Aim of the exercise: Lines from the top of the entries through the line that has "4020883 WAD WATER" must be duplicated exactly, and no others.

═══ Records for this task

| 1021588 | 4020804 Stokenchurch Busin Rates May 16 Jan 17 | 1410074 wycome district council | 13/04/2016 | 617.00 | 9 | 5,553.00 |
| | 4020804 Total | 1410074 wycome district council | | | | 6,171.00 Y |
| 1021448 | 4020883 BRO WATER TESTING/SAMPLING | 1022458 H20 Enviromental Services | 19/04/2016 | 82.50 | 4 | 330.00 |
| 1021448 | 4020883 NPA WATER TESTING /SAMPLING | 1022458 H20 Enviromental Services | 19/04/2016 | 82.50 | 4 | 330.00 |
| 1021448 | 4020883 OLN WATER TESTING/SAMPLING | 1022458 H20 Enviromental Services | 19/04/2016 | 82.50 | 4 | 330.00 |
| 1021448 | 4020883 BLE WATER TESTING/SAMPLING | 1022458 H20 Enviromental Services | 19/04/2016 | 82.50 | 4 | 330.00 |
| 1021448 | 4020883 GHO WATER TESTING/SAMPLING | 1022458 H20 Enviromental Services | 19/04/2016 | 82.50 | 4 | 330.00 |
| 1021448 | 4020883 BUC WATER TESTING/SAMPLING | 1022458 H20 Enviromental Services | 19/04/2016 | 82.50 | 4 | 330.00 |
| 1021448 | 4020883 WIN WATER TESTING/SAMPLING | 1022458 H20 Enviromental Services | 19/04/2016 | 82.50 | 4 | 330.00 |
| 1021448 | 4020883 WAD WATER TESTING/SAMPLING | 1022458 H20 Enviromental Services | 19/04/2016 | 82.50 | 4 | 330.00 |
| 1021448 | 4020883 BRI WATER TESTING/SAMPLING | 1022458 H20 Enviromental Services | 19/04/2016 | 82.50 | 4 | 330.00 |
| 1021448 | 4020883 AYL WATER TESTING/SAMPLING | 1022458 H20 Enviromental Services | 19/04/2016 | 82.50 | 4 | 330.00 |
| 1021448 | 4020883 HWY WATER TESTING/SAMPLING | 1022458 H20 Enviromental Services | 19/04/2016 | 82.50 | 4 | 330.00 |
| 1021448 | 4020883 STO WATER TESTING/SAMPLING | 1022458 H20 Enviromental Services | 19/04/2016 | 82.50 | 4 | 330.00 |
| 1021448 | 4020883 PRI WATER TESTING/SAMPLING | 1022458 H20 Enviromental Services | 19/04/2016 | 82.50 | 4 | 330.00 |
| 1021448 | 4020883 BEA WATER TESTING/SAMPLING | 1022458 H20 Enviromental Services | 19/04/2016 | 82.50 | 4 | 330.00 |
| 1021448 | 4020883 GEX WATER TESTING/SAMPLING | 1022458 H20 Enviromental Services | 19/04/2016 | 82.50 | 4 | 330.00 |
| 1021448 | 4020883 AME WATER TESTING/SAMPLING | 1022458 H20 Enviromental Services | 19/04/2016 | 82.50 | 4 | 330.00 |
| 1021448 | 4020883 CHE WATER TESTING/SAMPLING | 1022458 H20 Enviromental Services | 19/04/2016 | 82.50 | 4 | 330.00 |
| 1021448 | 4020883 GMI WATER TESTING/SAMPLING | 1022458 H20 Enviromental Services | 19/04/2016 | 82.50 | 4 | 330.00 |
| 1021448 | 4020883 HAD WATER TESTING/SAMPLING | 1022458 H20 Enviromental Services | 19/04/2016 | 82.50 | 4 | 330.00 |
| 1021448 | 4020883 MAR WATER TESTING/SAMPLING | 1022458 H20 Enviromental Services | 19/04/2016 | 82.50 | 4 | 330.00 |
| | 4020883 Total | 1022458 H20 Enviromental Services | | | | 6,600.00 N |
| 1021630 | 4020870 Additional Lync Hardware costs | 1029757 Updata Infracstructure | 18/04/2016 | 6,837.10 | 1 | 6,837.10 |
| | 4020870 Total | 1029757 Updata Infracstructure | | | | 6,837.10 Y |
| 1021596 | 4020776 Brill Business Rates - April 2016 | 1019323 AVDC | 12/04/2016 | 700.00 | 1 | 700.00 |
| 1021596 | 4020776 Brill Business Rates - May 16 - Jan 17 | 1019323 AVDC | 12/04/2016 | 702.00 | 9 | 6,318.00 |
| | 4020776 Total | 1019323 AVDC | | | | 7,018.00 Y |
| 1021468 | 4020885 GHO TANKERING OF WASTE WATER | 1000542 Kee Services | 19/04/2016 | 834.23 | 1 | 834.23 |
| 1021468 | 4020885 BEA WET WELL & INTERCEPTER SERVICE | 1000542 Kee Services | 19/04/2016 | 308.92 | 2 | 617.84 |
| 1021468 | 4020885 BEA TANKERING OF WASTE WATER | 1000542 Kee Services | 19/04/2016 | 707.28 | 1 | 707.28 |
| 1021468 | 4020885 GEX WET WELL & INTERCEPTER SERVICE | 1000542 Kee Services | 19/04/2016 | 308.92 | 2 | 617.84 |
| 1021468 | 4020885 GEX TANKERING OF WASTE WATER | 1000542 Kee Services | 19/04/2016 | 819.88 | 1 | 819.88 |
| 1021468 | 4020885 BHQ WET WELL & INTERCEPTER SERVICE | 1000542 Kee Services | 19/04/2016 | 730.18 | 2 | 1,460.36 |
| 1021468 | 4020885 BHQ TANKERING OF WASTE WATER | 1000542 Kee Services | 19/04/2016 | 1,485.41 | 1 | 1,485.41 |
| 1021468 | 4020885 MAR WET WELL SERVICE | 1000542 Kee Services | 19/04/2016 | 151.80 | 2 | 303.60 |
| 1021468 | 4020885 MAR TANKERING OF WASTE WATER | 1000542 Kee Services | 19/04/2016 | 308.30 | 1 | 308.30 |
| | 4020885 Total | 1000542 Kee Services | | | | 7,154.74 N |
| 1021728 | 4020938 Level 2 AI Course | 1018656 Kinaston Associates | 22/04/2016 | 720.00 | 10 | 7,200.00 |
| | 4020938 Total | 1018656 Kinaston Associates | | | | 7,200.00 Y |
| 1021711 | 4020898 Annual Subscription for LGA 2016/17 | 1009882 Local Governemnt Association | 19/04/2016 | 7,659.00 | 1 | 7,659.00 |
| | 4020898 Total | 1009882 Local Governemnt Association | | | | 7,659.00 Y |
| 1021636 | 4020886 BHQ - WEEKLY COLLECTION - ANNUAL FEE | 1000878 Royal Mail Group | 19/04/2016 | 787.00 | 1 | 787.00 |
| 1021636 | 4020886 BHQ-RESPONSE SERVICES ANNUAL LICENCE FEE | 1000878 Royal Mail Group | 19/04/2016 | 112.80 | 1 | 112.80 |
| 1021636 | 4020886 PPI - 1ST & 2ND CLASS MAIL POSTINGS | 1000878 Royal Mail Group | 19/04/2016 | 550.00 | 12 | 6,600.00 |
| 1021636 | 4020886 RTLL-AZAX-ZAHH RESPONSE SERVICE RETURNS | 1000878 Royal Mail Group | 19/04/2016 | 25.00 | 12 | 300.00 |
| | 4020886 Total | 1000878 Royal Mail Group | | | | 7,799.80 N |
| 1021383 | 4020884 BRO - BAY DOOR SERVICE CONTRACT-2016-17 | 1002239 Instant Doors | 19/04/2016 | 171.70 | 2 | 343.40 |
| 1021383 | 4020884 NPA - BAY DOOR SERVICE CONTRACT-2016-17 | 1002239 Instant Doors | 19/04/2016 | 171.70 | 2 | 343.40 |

══════

Result:
| 1021588 | 4020804 Stokenchurch Busin Rates May 16 Jan 17 | 1410074 wycome district council | 13/04/2016 | 617.00 | 9 | 5,553.00 |
| | 4020804 Total | 1410074 wycome district council | | | | 6,171.00 Y |
| 1021448 | 4020883 BRO WATER TESTING/SAMPLING | 1022458 H20 Enviromental Services | 19/04/2016 | 82.50 | 4 | 330.00 |
| 1021448 | 4020883 NPA WATER TESTING /SAMPLING | 1022458 H20 Enviromental Services | 19/04/2016 | 82.50 | 4 | 330.00 |
| 1021448 | 4020883 OLN WATER TESTING/SAMPLING | 1022458 H20 Enviromental Services | 19/04/2016 | 82.50 | 4 | 330.00 |
| 1021448 | 4020883 BLE WATER TESTING/SAMPLING | 1022458 H20 Enviromental Services | 19/04/2016 | 82.50 | 4 | 330.00 |
| 1021448 | 4020883 GHO WATER TESTING/SAMPLING | 1022458 H20 Enviromental Services | 19/04/2016 | 82.50 | 4 | 330.00 |
| 1021448 | 4020883 BUC WATER TESTING/SAMPLING | 1022458 H20 Enviromental Services | 19/04/2016 | 82.50 | 4 | 330.00 |
| 1021448 | 4020883 WIN WATER TESTING/SAMPLING | 1022458 H20 Enviromental Services | 19/04/2016 | 82.50 | 4 | 330.00 |
| 1021448 | 4020883 WAD WATER TESTING/SAMPLING | 1022458 H20 Enviromental Services | 19/04/2016 | 82.50 | 4 | 330.00 |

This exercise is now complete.